I have no idea what actual parameters are used in this system for those criteria you mention. The system in its current state of development has already recovered aircraft and saved pilots that other wise would have crashed. Whatever the values of those criteria used, they are saving the aircraft and pilot. This includes cases of recovering the aircraft after the pilot has suffered GLOC.

What the system current limitations are I dont know, but it is still in ongoing development. A system goal is for use in air-air combat training/exercises to avoid ground and air collisions. That is a very dynamic and unpredictable environment. I would imagine such a system could be made of use for display flying too.
Below is a summary of your points raised previously and my thoughts.

- crowd location
Does not the pilot also need to know these in advance for the same reasons of planning the display? The Italian Typhoon was at the coast; an approximation could have been made that the beachline was the boundary between crowd and recovery area; that would have been enough to save that pilot and Typhoon.

- minimum altitude loss
Does this not also apply to a human pilot? Computers can think and act faster than a human pilot; unstable aircraft can be flown by computers that a human pilot could never control.

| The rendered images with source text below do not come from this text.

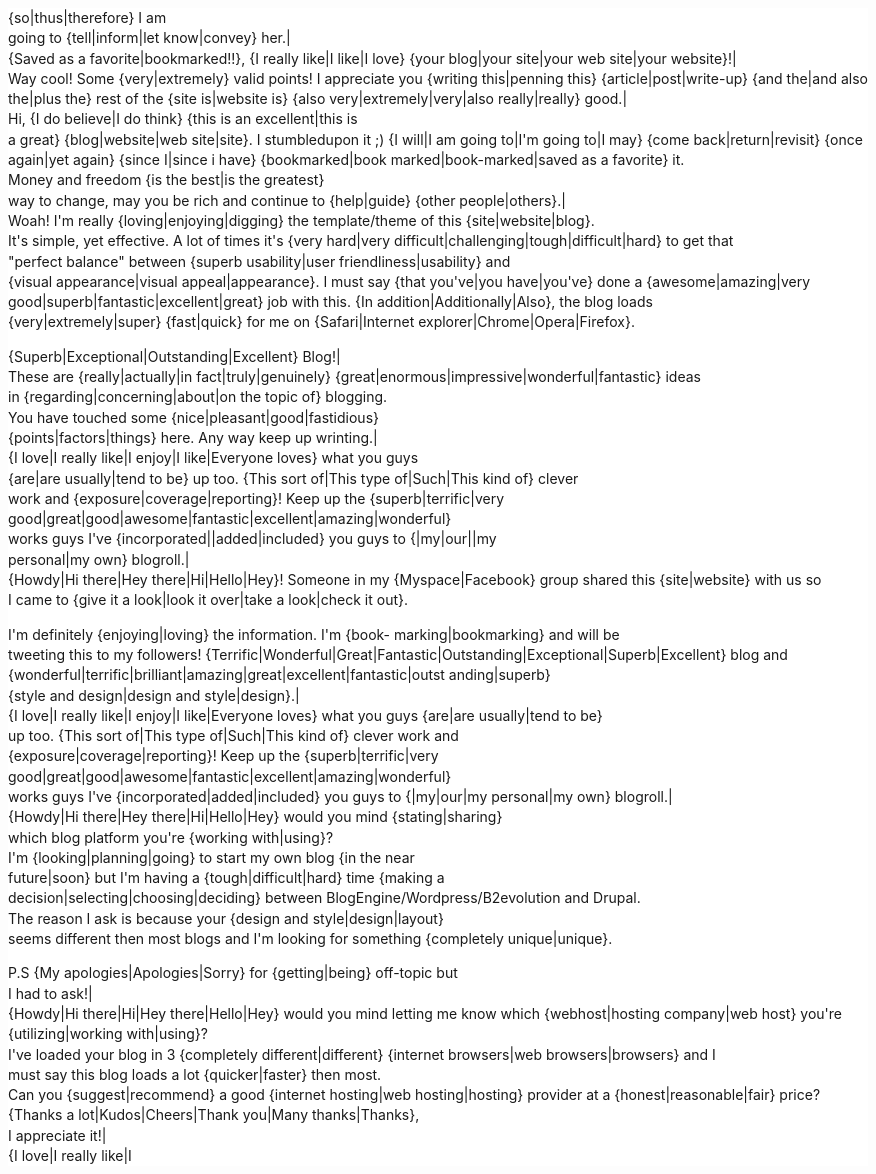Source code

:   {so|thus|therefore} I am <br /> going to {tell|inform|let know|convey}
  her.|<br /> {Saved as a favorite|bookmarked!!}, {I really like|I like|I love}
  {your blog|your site|your web site|your website}!|<br /> Way cool! Some
  {very|extremely} valid points! I appreciate you {writing this|penning this}
  {article|post|write-up} {and the|and also the|plus the} rest of the {site
  is|website is} {also very|extremely|very|also really|really} good.|<br /> Hi,
  {I do believe|I do think} {this is an excellent|this is <br /> a great}
  {blog|website|web site|site}. I stumbledupon it ;) {I will|I am going to|I'm
  going to|I may} {come back|return|revisit} {once <br /> again|yet again}
  {since I|since i have} {bookmarked|book marked|book-marked|saved as a
  favorite} it.<br /> Money and freedom {is the best|is the greatest} <br /> way
  to change, may you be rich and continue to {help|guide} {other
  people|others}.|<br /> Woah! I'm really {loving|enjoying|digging} the
  template/theme of this {site|website|blog}.<br /> It's simple, yet effective.
  A lot of times it's {very hard|very
  difficult|challenging|tough|difficult|hard} to get that <br /> "perfect
  balance" between {superb usability|user friendliness|usability} and <br />
  {visual appearance|visual appeal|appearance}. I must say {that you've|you
  have|you've} done a {awesome|amazing|very <br />
  good|superb|fantastic|excellent|great} job with this. {In
  addition|Additionally|Also}, the blog loads <br /> {very|extremely|super}
  {fast|quick} for me on {Safari|Internet explorer|Chrome|Opera|Firefox}.</p>
  <p>{Superb|Exceptional|Outstanding|Excellent} Blog!|<br /> These are
  {really|actually|in fact|truly|genuinely}
  {great|enormous|impressive|wonderful|fantastic} ideas <br /> in
  {regarding|concerning|about|on the topic of} blogging.<br /> You have touched
  some {nice|pleasant|good|fastidious} <br /> {points|factors|things} here. Any
  way keep up wrinting.|<br /> {I love|I really like|I enjoy|I like|Everyone
  loves} what you guys <br /> {are|are usually|tend to be} up too. {This sort
  of|This type of|Such|This kind of} clever <br /> work and
  {exposure|coverage|reporting}! Keep up the {superb|terrific|very
  good|great|good|awesome|fantastic|excellent|amazing|wonderful} <br /> works
  guys I've {incorporated||added|included} you guys to {|my|our||my <br />
  personal|my own} blogroll.|<br /> {Howdy|Hi there|Hey there|Hi|Hello|Hey}!
  Someone in my {Myspace|Facebook} group shared this {site|website} with us so
  <br /> I came to {give it a look|look it over|take a look|check it out}.</p>
  <p>I'm definitely {enjoying|loving} the information. I'm {book-
  marking|bookmarking} and will be <br /> tweeting this to my followers!
  {Terrific|Wonderful|Great|Fantastic|Outstanding|Exceptional|Superb|Excellent}
  blog and {wonderful|terrific|brilliant|amazing|great|excellent|fantastic|outst
  anding|superb} <br /> {style and design|design and style|design}.|<br /> {I
  love|I really like|I enjoy|I like|Everyone loves} what you guys {are|are
  usually|tend to be} <br /> up too. {This sort of|This type of|Such|This kind
  of} clever work and <br /> {exposure|coverage|reporting}! Keep up the
  {superb|terrific|very
  good|great|good|awesome|fantastic|excellent|amazing|wonderful} <br /> works
  guys I've {incorporated|added|included} you guys to {|my|our|my personal|my
  own} blogroll.|<br /> {Howdy|Hi there|Hey there|Hi|Hello|Hey} would you mind
  {stating|sharing} <br /> which blog platform you're {working with|using}?<br
  /> I'm {looking|planning|going} to start my own blog {in the near <br />
  future|soon} but I'm having a {tough|difficult|hard} time {making a <br />
  decision|selecting|choosing|deciding} between BlogEngine/Wordpress/B2evolution
  and Drupal.<br /> The reason I ask is because your {design and
  style|design|layout} <br /> seems different then most blogs and I'm looking
  for something {completely unique|unique}.</p>  <p>P.S {My
  apologies|Apologies|Sorry} for {getting|being} off-topic but <br /> I had to
  ask!|<br /> {Howdy|Hi there|Hi|Hey there|Hello|Hey} would you mind letting me
  know which {webhost|hosting company|web host} you're {utilizing|working
  with|using}?<br /> I've loaded your blog in 3 {completely different|different}
  {internet browsers|web browsers|browsers} and I <br /> must say this blog
  loads a lot {quicker|faster} then most.<br /> Can you {suggest|recommend} a
  good {internet hosting|web hosting|hosting} provider at a
  {honest|reasonable|fair} price?<br /> {Thanks a lot|Kudos|Cheers|Thank
  you|Many thanks|Thanks},<br /> I appreciate it!|<br /> {I love|I really like|I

- rolling at 45 deg nose down
See comment #44; the current auto-GCAS appears to be able to cope with high pitch rates (system flown on F-16; see also links in comments #34 & #46); computers can sense and react faster than any human pilot, it only requires the right algorithm/method.The system makes a decision as to whether the aircraft is approaching a point from which any recovery is impossible (as a human pilot would) and then reacts at the last second to avoid it.

- When would automatic recovery mode disengage and hand control back
I dont know the criteria exactly but it is being done by the current auto-GCAS which has saved aircraft and pilots in state of with/without GLOC. The Typhoon has an auto-recovery system, pilot selected, which can recover the aircraft and hand control back to the pilot in a satisfactory manner. Automatic recovery and handing control back to pilots who have/have not suffered GLOC is successfully implemented in some current systems.

- Tornado TFR
I mentioned this only as an example of a simple ground avoidance system; the auto-GCAS is extremely sophisticated, much more than the Tornado TFR and it is still developing. Had the Italian Typhoon been fitted with the current auto-GCAS it probably would never have crashed. Current auto-GCAS may not be perfect, but it is saving lives and even a modified limited auto-GCAS could have probably saved that Typhoon, whether it was pilot error or GLOC.

I am guessing that to display pilots auto-GCAS seems the equivalent of stabiliser wheels on a bike. Auto-GCAS is being fitted to the F-35 5 years earlier than planned (from 2019). I am guessing that soon we will see an F-35 at an air display using auto-GCAS to some extent; either modified, limted or fully functional.